PASSAGE PROVIDED -
#####

Original comment by Kona8l...@gmail.com on 10 Jun 2010 at 10:44

GoogleCodeExporter commented 9 years ago
Thanks again, Kona8lend!  I didn't realize that the mp4track tool could set 
languages.

By the way, it works just fine and both the mp4v2 tools and mp4box can *read* 
the correct language codes.

Original comment by CarlEd...@gmail.com on 11 Jun 2010 at 12:44

GoogleCodeExporter commented 9 years ago
For what it is worth, I've sent a patch to anybody I could find with 
responsibility for GPAC/mp4box which fixes the problem, but no response so far:

The current version of GPAC I just pulled from 
https://github.com/golgol7777/gpac contains a subtle, but to the affected users 
highly annoying bug.

To be specific: VobSub languages are coded using the ISO-639-2(B) codes, rather 
than the ISO-639-2(T) codes as the standard specifies.  (See 
http://www.loc.gov/standards/iso639-2/php/code_list.php for the distinction).  
For most languages the two codes are fortunately the same, but for several 
widely used languages (including French, German, and Chinese) they are not.  
This causes VobSub tracks coded with the incorrect (B) codes to be mis- or 
un-identified in many standards-compliant MP4 tools (including VLC and mp4v2).

The problem can readily be fixed by replacing the 'lang_type lang_table' table 
in VobSub.c with the corrected version attached below.  All the changed lines 
are marked with comments.

static lang_type lang_table[] =
{
    {"--", "und" },
    {"aa", "aar" },
    {"ab", "abk" },
    {"af", "afr" },
    {"am", "amh" },
    {"ar", "ara" },
    {"as", "ast" },
    {"ay", "aym" },
    {"az", "aze" },
    {"ba", "bak" },
    {"be", "bel" },
    {"bg", "bul" },
    {"bh", "bih" },
    {"bi", "bis" },
    {"bn", "ben" },
    {"bo", "bod" }, // was "tib" (Tibetan)
    {"br", "bre" },
    {"ca", "cat" },
    {"cc", "und" },
    {"co", "cos" },
    {"cs", "ces" }, // was "cze" (Czech)
    {"cy", "cym" }, // was "wel" (Welsh)
    {"da", "dan" },
    {"de", "deu" }, // was "ger" (German)

#####

GIVEN INFORMATION -
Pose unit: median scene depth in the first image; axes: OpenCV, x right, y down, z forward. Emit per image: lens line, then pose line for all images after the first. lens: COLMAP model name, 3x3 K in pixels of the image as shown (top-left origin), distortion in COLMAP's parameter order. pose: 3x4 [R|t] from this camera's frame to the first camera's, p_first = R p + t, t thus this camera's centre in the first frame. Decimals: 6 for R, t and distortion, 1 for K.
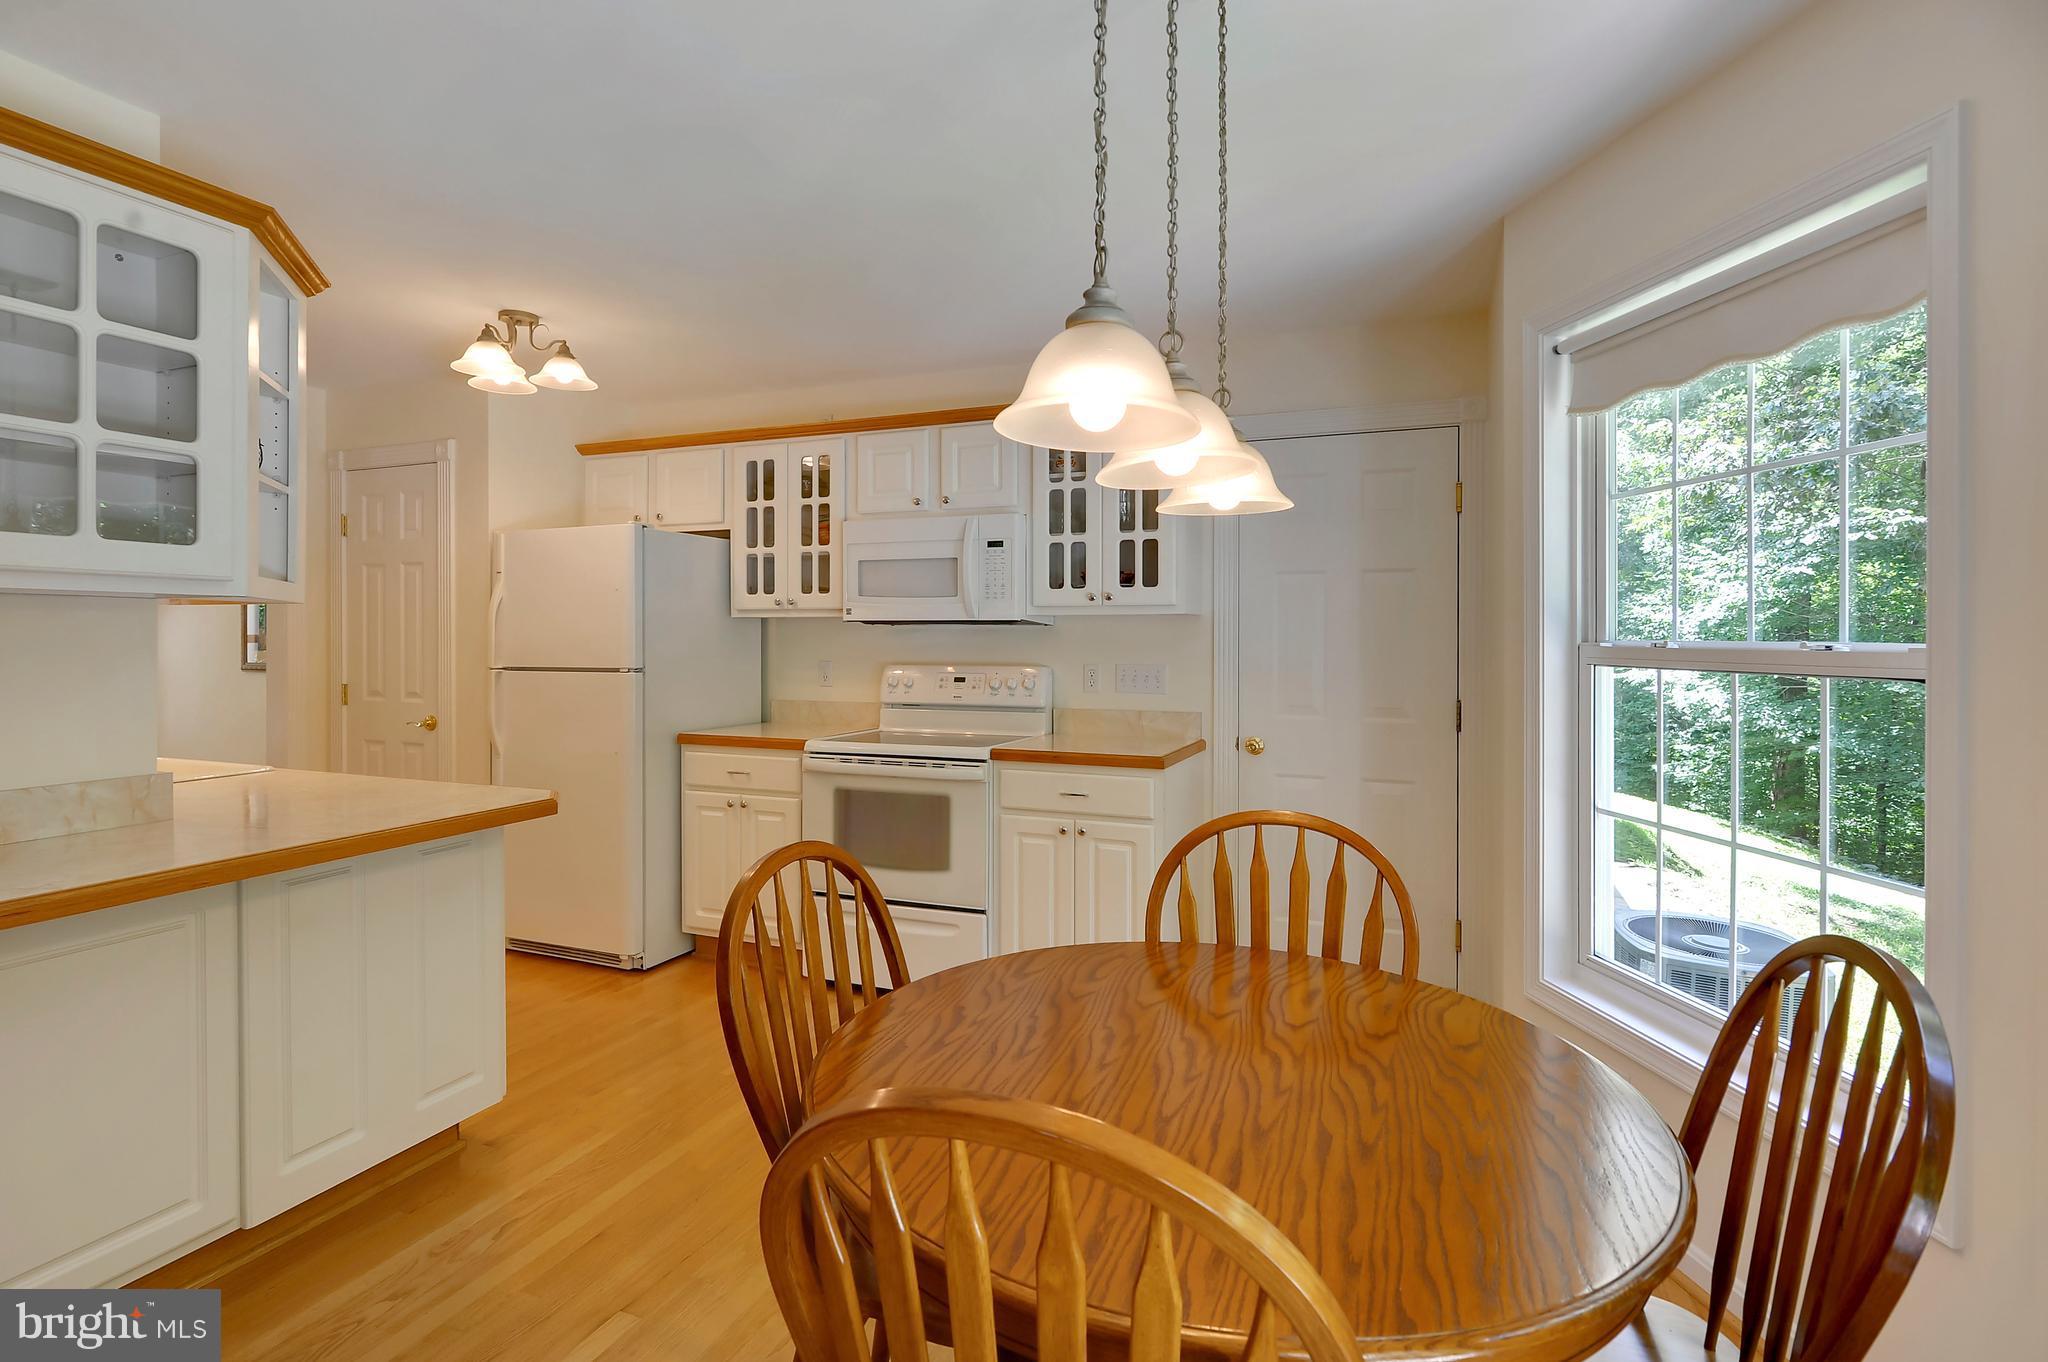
lens RADIAL K [[1002.6, 0, 1009.8], [0, 1002.6, 636.5], [0, 0, 1]] dist [-0.005699, 0.000147]
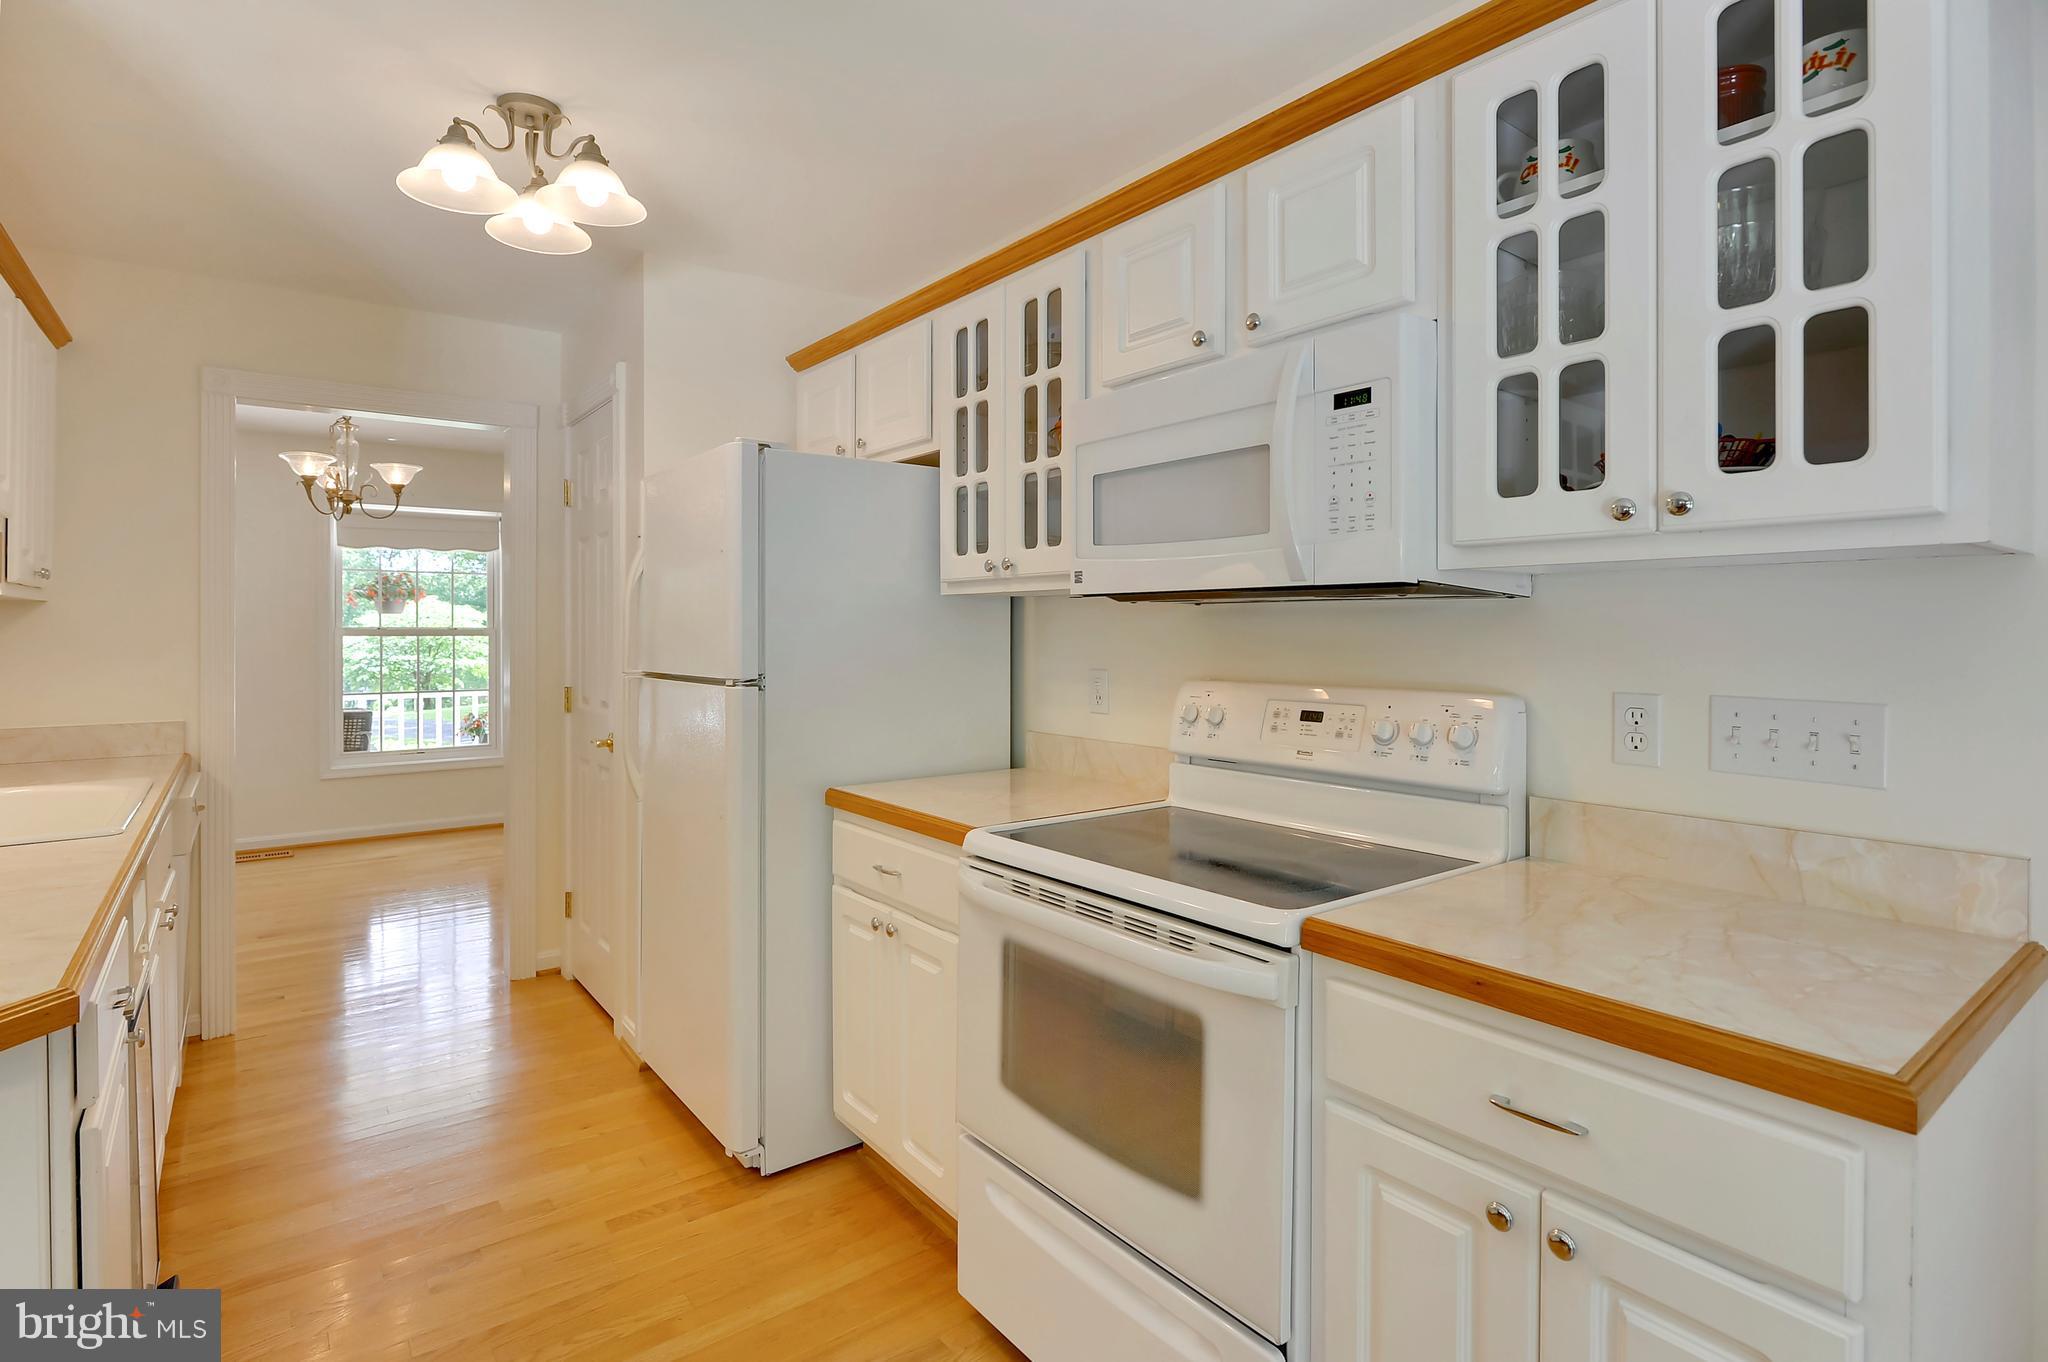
lens RADIAL K [[1002.6, 0, 1009.8], [0, 1002.6, 636.5], [0, 0, 1]] dist [-0.005699, 0.000147]
pose [[0.866129, 0.000930, -0.499819, 0.065079], [0.002453, 0.999978, 0.006111, 0.002364], [0.499814, -0.006519, 0.866108, 0.538349]]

#####

TASK REQUIREMENTS -
(A) In the thread about VobSub language codes, which file contains the 'lang_type lang_table' table that the patch replaces?
(B) Using the thread about VobSub language codes, decide whether each statement agrees with it: (i) The GPAC version pulled from GitHub codes VobSub languages with the ISO-639-2(T) codes. (ii) The patch sent to those responsible for GPAC/mp4box has received a response. (iii) The changed lines in the corrected table are marked with comments.

ANSWERS FOR THIS EXERCISE -
(A) VobSub.c

(B)
(i) No: "VobSub languages are coded using the ISO-639-2(B) codes, rather than the ISO-639-2(T) codes as the standard specifies."
(ii) No: "but no response so far"
(iii) Yes: "All the changed lines are marked with comments."